Winning battles but losing the war

Apart from its staunch allies South Korea and the UK, the US’ trade deficits have either grown or remained more or less unchanged despite “America First” trade policies. In the case of China, the US’ trade deficit has risen from its Obama administration range of US$318.4-365.6 billion annually. In 2018, it passed US$400 billion to reach US$419.1 billion. This has been the backdrop for the Trump administration’s rush into a trade war with China. The trade deficit with neighboring Mexico has increased substantially from its level of US$53.8-63.1 billion during Obama’s second term. In trade with France and Taiwan, the respective annual deficits have grown to around US$5 billion and US$10 billion.
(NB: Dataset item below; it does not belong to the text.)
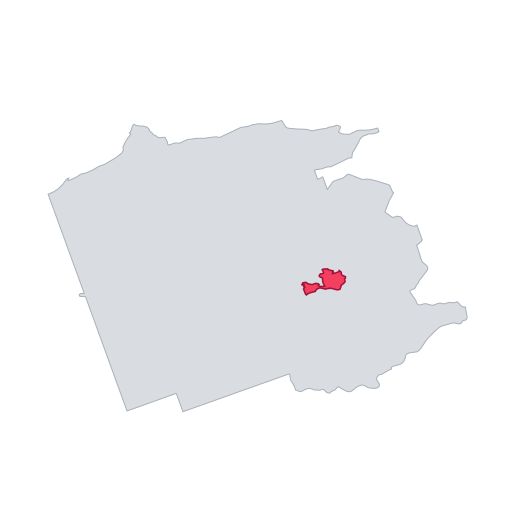 Wad Bandah, North Kordufan, Sudan (highlighted), rotated 250°
{"feature_id": "16777658B16794991274557", "entity_name": "Wad Bandah", "entity_type": "district", "adm_level": 2, "iso_a3": "SDN", "parent_name": "Sudan", "parent_adm1": "North Kordufan", "projection": "equal_earth", "projection_center": [27.688, 13.304], "detail": "fine", "context": "in_parent", "style": "filled", "palette": "rose", "viewbox_px": 512, "rotation_deg": 250, "n_neighbors": 0, "source": "geoboundaries", "source_scale": "gbopen_adm2", "svg_char_len": 6225}
<svg xmlns="http://www.w3.org/2000/svg" viewBox="0 0 512 512"><g transform="rotate(250 256 256)"><path d="M334.6,414.1L330.9,414.1L330.5,412.9L330.5,409.7L330.9,407.2L332.3,403.4L331.9,401.2L332.1,398.2L331.1,394.8L322.1,384.9L320.3,382.1L315.5,379.6L316.3,376.8L314.2,356.6L315.2,354.2L315.4,350.7L315.4,347.6L316.5,342.4L316.6,340.2L307.1,340.1L307.0,342.3L307.5,344.8L307.5,345.8L294.2,345.8L299.6,353.8L299.8,357.3L299.6,361.6L299.6,364.4L300.0,366.2L301.4,369.8L301.3,370.4L301.0,371.3L291.7,381.9L290.1,386.8L288.9,389.4L286.2,393.7L277.6,405.0L276.2,405.8L269.7,406.2L269.1,406.5L268.5,407.0L268.3,406.9L262.6,400.2L253.2,392.2L247.0,396.4L245.3,397.9L245.3,401.8L244.3,403.7L242.7,405.9L238.1,407.2L235.7,408.4L232.8,410.6L230.0,414.2L229.8,416.1L230.1,417.8L214.2,417.7L213.2,416.4L210.9,410.4L209.3,410.7L194.8,410.0L192.7,410.7L188.6,413.1L186.5,413.5L184.3,412.4L176.7,400.6L175.1,399.2L173.4,396.3L171.8,395.1L171.2,394.2L171.0,393.0L171.1,390.4L170.6,388.7L169.4,388.4L159.1,391.1L157.7,390.8L155.5,391.3L154.8,391.8L153.9,393.3L153.7,396.6L153.5,398.2L152.7,400.0L149.8,404.0L149.1,405.7L149.2,410.1L149.0,412.4L148.6,413.4L147.3,415.1L146.8,416.1L146.3,421.7L144.7,425.1L144.3,426.4L144.2,428.8L144.0,429.6L139.3,431.5L137.6,432.8L136.5,434.7L136.3,435.5L134.3,434.8L131.8,434.4L126.9,433.7L125.0,432.8L124.1,431.5L124.4,428.1L123.9,427.3L123.1,426.7L122.6,425.2L122.7,423.5L125.3,419.5L125.8,417.4L126.6,407.4L126.4,404.4L124.4,398.8L119.8,389.2L118.7,387.4L112.9,379.5L112.2,378.3L110.8,375.0L112.4,367.7L112.5,365.7L112.2,363.6L110.7,362.0L109.4,361.8L107.7,359.9L106.6,359.0L105.6,357.3L104.9,354.9L105.5,346.3L105.1,345.1L103.7,344.8L103.3,344.2L103.4,342.6L102.6,337.7L101.8,333.6L102.3,331.4L101.0,328.4L98.7,327.0L94.1,328.1L92.6,327.9L91.6,327.3L90.9,326.2L90.6,324.9L90.9,322.9L92.3,319.3L93.9,316.3L97.3,313.5L98.2,312.1L98.7,310.5L98.8,308.6L98.6,306.7L98.2,304.9L97.3,302.6L96.4,299.8L96.4,297.9L96.8,296.6L97.8,295.0L101.1,291.8L104.5,289.2L105.0,288.3L104.8,287.2L103.3,285.0L102.9,280.8L102.0,277.9L103.7,275.7L105.0,275.0L107.0,274.3L107.8,273.4L108.0,271.6L108.0,269.9L108.7,268.7L109.7,266.0L110.4,264.8L113.0,261.7L113.6,259.7L113.8,257.7L113.2,251.8L114.7,249.4L116.6,247.3L119.3,247.5L123.5,247.0L126.4,246.2L128.5,246.2L133.2,247.3L133.7,246.8L133.9,245.3L134.7,134.1L153.9,134.1L154.2,133.9L154.5,81.8L275.3,81.9L276.3,81.7L278.2,76.8L279.0,76.5L280.2,76.7L280.7,77.9L279.7,81.8L385.2,81.8L385.5,87.7L386.5,92.5L389.6,99.3L392.2,102.9L393.2,105.0L393.3,105.9L393.2,106.8L392.4,105.8L391.1,105.1L391.0,108.3L391.7,114.8L392.9,119.4L392.2,123.6L392.5,130.8L394.0,139.4L393.9,144.9L396.3,157.8L398.6,164.9L399.9,166.7L401.2,167.6L403.8,168.2L407.6,171.9L410.7,175.7L411.8,177.7L413.3,180.0L414.2,179.6L414.8,179.0L415.9,180.8L420.7,184.6L421.4,186.4L419.7,188.1L417.8,191.2L416.9,194.0L416.4,194.9L414.9,196.6L414.6,197.5L414.0,198.0L413.2,198.1L411.6,199.0L410.2,198.7L408.7,199.3L408.2,199.9L407.0,200.5L405.4,200.8L403.0,203.2L400.9,204.4L400.2,205.3L399.1,210.1L398.3,211.3L395.2,211.4L393.6,211.8L391.5,211.3L390.4,211.4L390.2,212.4L389.9,216.5L390.0,218.2L388.2,222.9L388.9,231.6L387.3,238.1L387.1,239.6L385.4,244.8L384.5,246.7L382.4,256.4L381.6,259.3L379.8,262.5L382.0,285.8L380.5,292.9L380.6,296.8L379.6,302.6L378.8,305.2L377.4,308.5L376.2,312.0L375.2,316.8L374.6,325.8L374.3,326.6L368.6,327.7L366.8,328.3L365.6,329.3L364.2,331.7L361.3,338.0L359.8,341.9L357.5,347.2L354.7,350.9L354.2,352.8L353.8,356.2L352.8,361.6L351.9,365.4L352.1,368.5L351.2,373.8L351.4,376.4L350.4,377.9L349.1,379.3L348.2,379.6L344.2,376.0L341.4,378.5L339.7,382.0L338.4,385.5L339.2,392.9L339.2,394.5L338.8,396.3L336.2,403.6L335.4,406.9L334.7,412.7L334.6,414.1Z" fill="#d9dde1" stroke="#a8b0b8" stroke-width="1"/><path d="M202.9,293.1L202.9,293.7L202.9,293.8L202.8,295.5L202.8,295.8L202.7,296.2L202.7,297.3L202.7,297.6L202.6,297.8L202.6,298.1L202.4,299.4L202.4,299.5L203.1,300.3L203.3,300.5L203.6,301.3L203.7,301.5L203.8,301.6L203.9,301.9L204.0,301.9L204.0,302.0L204.2,302.4L204.2,302.9L204.2,303.0L204.2,303.5L204.2,303.8L204.2,304.2L204.2,304.7L204.0,305.2L203.9,305.6L203.7,306.1L203.4,306.5L203.0,307.1L202.3,308.2L202.1,308.5L201.6,309.3L201.3,309.7L201.2,309.9L201.0,310.1L201.0,310.5L201.0,311.0L201.0,312.0L200.9,312.5L200.9,313.0L200.7,313.2L200.7,313.3L200.4,313.5L200.3,313.8L200.3,314.0L200.4,314.4L200.4,314.5L200.5,314.6L200.3,315.0L200.2,315.1L200.1,315.3L199.8,315.7L199.1,316.8L198.9,317.1L198.3,318.0L198.2,318.1L197.8,318.6L197.2,319.6L197.0,319.8L196.6,320.5L196.4,321.0L196.1,321.7L196.1,322.5L196.0,323.2L196.0,323.5L196.3,323.8L197.6,324.9L199.3,326.0L199.8,327.6L200.4,329.3L201.4,331.0L201.7,331.0L202.4,331.1L203.2,331.2L203.9,331.2L204.5,332.1L204.8,332.6L205.6,332.7L206.0,333.0L208.3,330.5L210.0,330.0L211.6,330.6L213.9,329.2L213.0,328.6L212.9,327.4L212.9,323.8L213.3,321.8L214.0,322.3L214.1,322.9L214.5,323.2L215.0,322.8L215.8,323.3L217.0,321.2L218.6,319.1L219.3,319.1L220.4,315.9L220.7,314.5L220.6,313.6L217.6,313.8L216.7,313.5L216.8,311.5L217.2,310.3L216.4,309.3L215.7,308.5L215.0,308.6L213.9,309.5L212.5,311.0L210.8,310.4L208.0,309.8L204.4,310.3L204.0,310.3L204.7,308.0L205.9,305.1L206.9,304.4L207.4,304.8L207.6,305.5L208.4,305.2L208.8,304.7L209.4,303.8L209.8,302.7L210.0,300.7L209.8,299.2L211.8,295.7L213.8,294.2L214.5,293.2L214.3,293.0L214.3,292.6L214.2,292.1L214.3,292.0L214.3,291.9L214.5,291.6L214.6,291.4L214.6,291.2L214.7,291.3L214.8,291.2L214.8,290.9L214.7,290.8L214.6,290.7L214.2,290.2L213.8,289.8L213.7,289.7L213.5,289.4L213.3,289.3L213.0,289.4L213.0,289.5L212.9,289.8L213.0,290.0L213.1,290.4L213.1,290.5L213.0,291.1L212.5,291.2L212.4,291.2L211.6,291.1L211.4,290.9L211.2,290.7L211.3,290.7L211.5,290.8L211.5,290.7L211.4,290.4L210.5,290.4L210.5,290.5L210.7,290.8L210.8,290.9L210.8,291.0L210.7,291.0L210.7,290.9L210.5,290.7L210.3,290.8L210.0,291.0L209.7,291.1L209.5,290.6L209.1,290.0L209.0,289.9L208.7,289.5L208.7,289.4L208.3,289.4L207.5,289.4L206.6,289.4L206.4,289.4L206.1,289.4L205.8,289.4L205.7,289.4L205.4,289.4L204.5,289.5L204.4,289.5L204.1,289.5L203.5,289.5L203.4,289.5L203.2,289.5L202.9,290.1L202.5,290.0L202.4,290.0L202.2,290.0L202.3,290.4L202.3,290.5L202.7,292.0L202.8,292.5L202.9,293.1L202.9,293.1Z" fill="#f43f5e" stroke="#9f1239" stroke-width="1.5"/></g></svg>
The trade deficits with Japan and Germany have both fallen in the range of US$70 billion annually, or roughly the same levels as during Obama’s second term.

The country distribution of the US’ trade deficit has undergone a shift. For the last year of Obama’s administration in 2016, the ranking had China in first place at 47.2%, followed by Japan (9.3%), Germany (8.8%), Mexico (8.6%), South Korea (3.7%), and Taiwan (1.8%). For 2020, the ranking as of September had China at 34.3%, Mexico at 12.2%, Germany at 6.3%, Japan at 5.7%, Taiwan at 3.2%, and South Korea at 2.4%. In other words, the partners that have borne the relative brunt of Trump’s trade onslaught — China, Japan, South Korea, and Germany — now account for smaller percentages of the US’ total trade deficit. In effect, Trump’s trade warfare has proven effective in individual “battles” to change the distribution, but the “war” itself has been lost. Je Hyun-jung, a department director at the Korea International Trade Association’s Institute for International Trade, noted, “There’s been criticism already in the US, with people arguing that Trump’s talk about reducing the trade deficit is just talk and that the scale of the deficit has actually grown.”

“This proves that trade deficits can’t be changed artificially,” Je said.

Indeed, it should be noted that individual countries’ trade balances are influenced by fluctuations in the value of their own currency relative to the US dollar, and that each one has different major trade items. With conflicting economic effects such as exchange rate appreciation and depreciation associated with trade balances, it cannot be said that a larger surplus is necessarily a positive thing for the national economy. In a case where the trade surplus increases due to a decline in imports of capital goods, domestic investment and production may decrease.